Association of Financial Users

(Asufin) as a result of the historic rise in rates by the Eurobank just a week ago.

According to its forecasts, the Euribor will stand at 2.2% at the end of the year, "which means that family loans will become more expensive by 130 euros per month and more than 1,500 euros per year."

In addition, if this trend continues, "it is possible that in 2023 we will already reach 3% of Euribor. This translates into

mortgage prices that could already exceed 2,000 euros

, taking as reference a standard loan of 100,000 euros, at 25 years" .

more expensive loans

The ride will not only affect people who already have a variable mortgage, but also those who want to contract it now, because the offers have become more expensive.

Consumers with a

fixed mortgage

are protected from the changes, but difficulties will come for those who intend to sign a fixed home loan now, because they are more expensive and because some entities have begun to

exclude them from their offer

in an attempt to redirect demand towards the variables, which are more profitable for their business.

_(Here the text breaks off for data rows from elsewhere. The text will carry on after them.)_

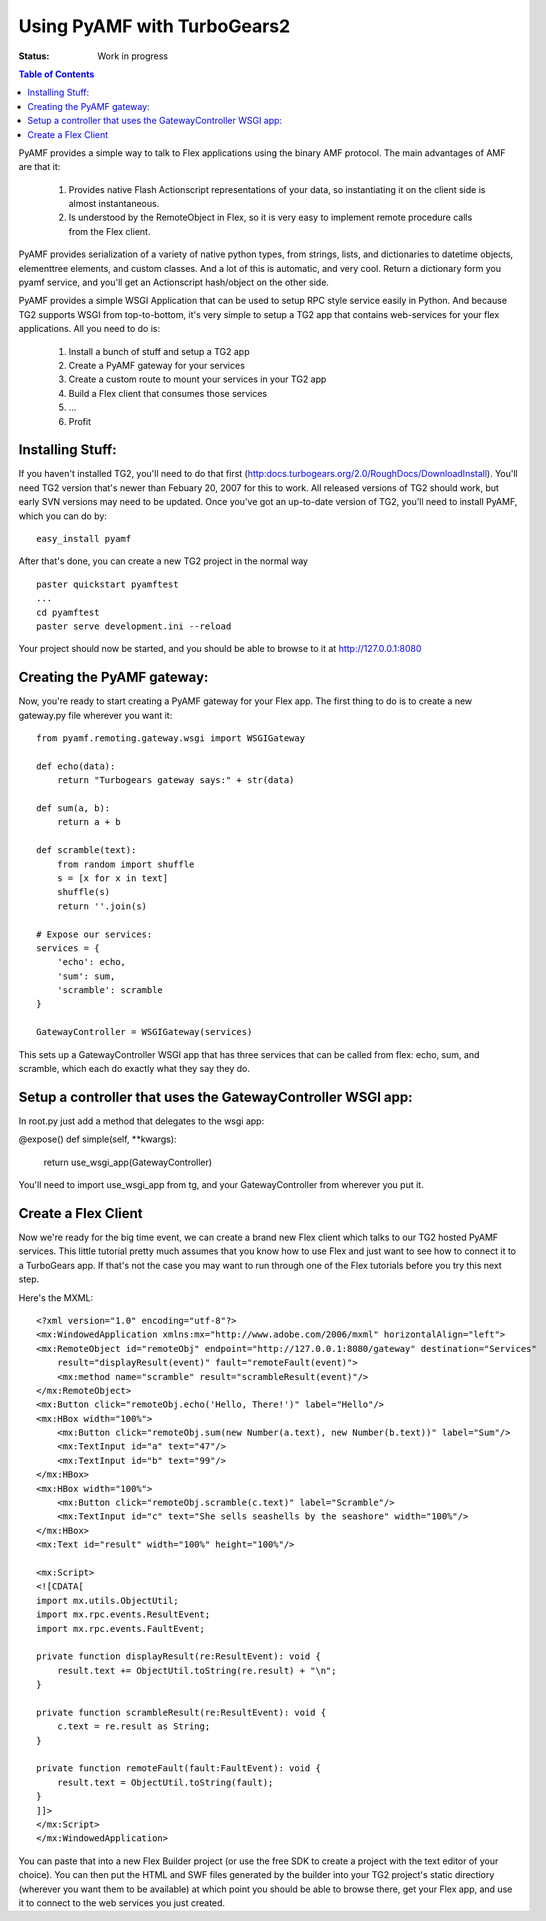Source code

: 

Using PyAMF with TurboGears2
==============================

:Status: Work in progress

.. contents:: Table of Contents
    :depth: 2

PyAMF provides a simple way to talk to Flex applications using the binary AMF protocol.   The main advantages of AMF are that it:

 #. Provides native Flash Actionscript representations of your data, so instantiating it on the client side is almost instantaneous.  
 #. Is understood by the RemoteObject in Flex, so it is very easy to implement remote procedure calls from the Flex client.

PyAMF provides serialization of a variety of native python types, from strings, lists, and dictionaries to datetime objects, elementtree elements, and custom classes.  And a lot of this is automatic, and very cool.  Return a dictionary form you pyamf service, and you'll get an Actionscript hash/object on the other side.

PyAMF provides a simple WSGI Application that can be used to setup RPC style service easily in Python.   And because TG2 supports WSGI from top-to-bottom, it's very simple to setup a TG2 app that contains web-services for your flex applications.  All you need to do is:

 #. Install a bunch of stuff and setup a TG2 app
 #. Create a PyAMF gateway for your services
 #. Create a custom route to mount your services in your TG2 app
 #. Build a Flex client that consumes those services
 #. ...
 #. Profit

Installing Stuff:
----------------------

If you haven't installed TG2, you'll need to do that first (http:docs.turbogears.org/2.0/RoughDocs/DownloadInstall).  You'll need TG2 version that's newer than Febuary 20, 2007 for this to work.  All released versions of TG2 should work, but early SVN versions may need to be updated.  Once you've got an up-to-date version of TG2,  you'll need to install PyAMF, which you can do by::

  easy_install pyamf

After that's done, you can create a new TG2 project in the normal way ::

  paster quickstart pyamftest
  ...
  cd pyamftest
  paster serve development.ini --reload

Your project should now be started, and you should be able to browse to it at http://127.0.0.1:8080

Creating the PyAMF gateway:
----------------------------

Now, you're ready to start creating a PyAMF gateway for your Flex app.  The 
first thing to do is to create a new gateway.py file wherever you want it::

 from pyamf.remoting.gateway.wsgi import WSGIGateway

 def echo(data):
     return "Turbogears gateway says:" + str(data)
  
 def sum(a, b):
     return a + b

 def scramble(text):
     from random import shuffle
     s = [x for x in text]
     shuffle(s)
     return ''.join(s)
   
 # Expose our services:
 services = {
     'echo': echo,
     'sum': sum,
     'scramble': scramble
 }

 GatewayController = WSGIGateway(services)

This sets up a GatewayController WSGI app that has three services that 
can be called from flex: echo, sum, and scramble, which each do exactly what 
they say they do. 

Setup a controller that uses the GatewayController WSGI app:
---------------------------------------------------------------

In root.py just add a method that delegates to the wsgi app: 

@expose()
def simple(self, **kwargs):
    return use_wsgi_app(GatewayController)


You'll need to import use_wsgi_app from tg, and your GatewayController from 
wherever you put it. 

   
Create a Flex Client
----------------------

Now we're ready for the big time event, we can create a brand new Flex client which talks to our TG2 hosted PyAMF services. This little tutorial pretty much assumes that you know how to use Flex and just want to see how to connect it to a TurboGears app.   If that's not the case you may want to run through one of the Flex tutorials before you try this next step. 

Here's the MXML::

    <?xml version="1.0" encoding="utf-8"?>
    <mx:WindowedApplication xmlns:mx="http://www.adobe.com/2006/mxml" horizontalAlign="left">
    <mx:RemoteObject id="remoteObj" endpoint="http://127.0.0.1:8080/gateway" destination="Services"
        result="displayResult(event)" fault="remoteFault(event)">
        <mx:method name="scramble" result="scrambleResult(event)"/>
    </mx:RemoteObject>
    <mx:Button click="remoteObj.echo('Hello, There!')" label="Hello"/>
    <mx:HBox width="100%">
        <mx:Button click="remoteObj.sum(new Number(a.text), new Number(b.text))" label="Sum"/>
        <mx:TextInput id="a" text="47"/>
        <mx:TextInput id="b" text="99"/>
    </mx:HBox>
    <mx:HBox width="100%">
        <mx:Button click="remoteObj.scramble(c.text)" label="Scramble"/>
        <mx:TextInput id="c" text="She sells seashells by the seashore" width="100%"/>
    </mx:HBox>
    <mx:Text id="result" width="100%" height="100%"/>

    <mx:Script>
    <![CDATA[
    import mx.utils.ObjectUtil;
    import mx.rpc.events.ResultEvent;
    import mx.rpc.events.FaultEvent;

    private function displayResult(re:ResultEvent): void {
        result.text += ObjectUtil.toString(re.result) + "\n";
    }

    private function scrambleResult(re:ResultEvent): void {
        c.text = re.result as String;
    }

    private function remoteFault(fault:FaultEvent): void {
        result.text = ObjectUtil.toString(fault);
    }
    ]]>
    </mx:Script>
    </mx:WindowedApplication>

You can paste that into a new Flex Builder project (or use the free SDK to create a project with the text editor of your choice).  You can then put the HTML and SWF files generated by the builder into your TG2 project's static directiory (wherever you want them to be available) at which point you should be able to browse there, get your Flex app, and use it to connect to the web services you just created.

Other alternatives in which future buyers seek refuge from inflation, such as mixed mortgages, are also gaining momentum.

According to the Trioteca

mortgage platform

, the volume of mortgages of this type formalized on its website tripled in August compared to the previous month.

Mixed

mortgages

are a type of loan that has a fixed interest during its first years and a variable rate for the rest of the term.

These characteristics are very attractive for the banking business, which is why recently the entities are offering

more effusively

than in previous months.

However, they do not always compensate clients, since they are more expensive than a variable during the first years and offer less protection in the long run than a fixed rate loan.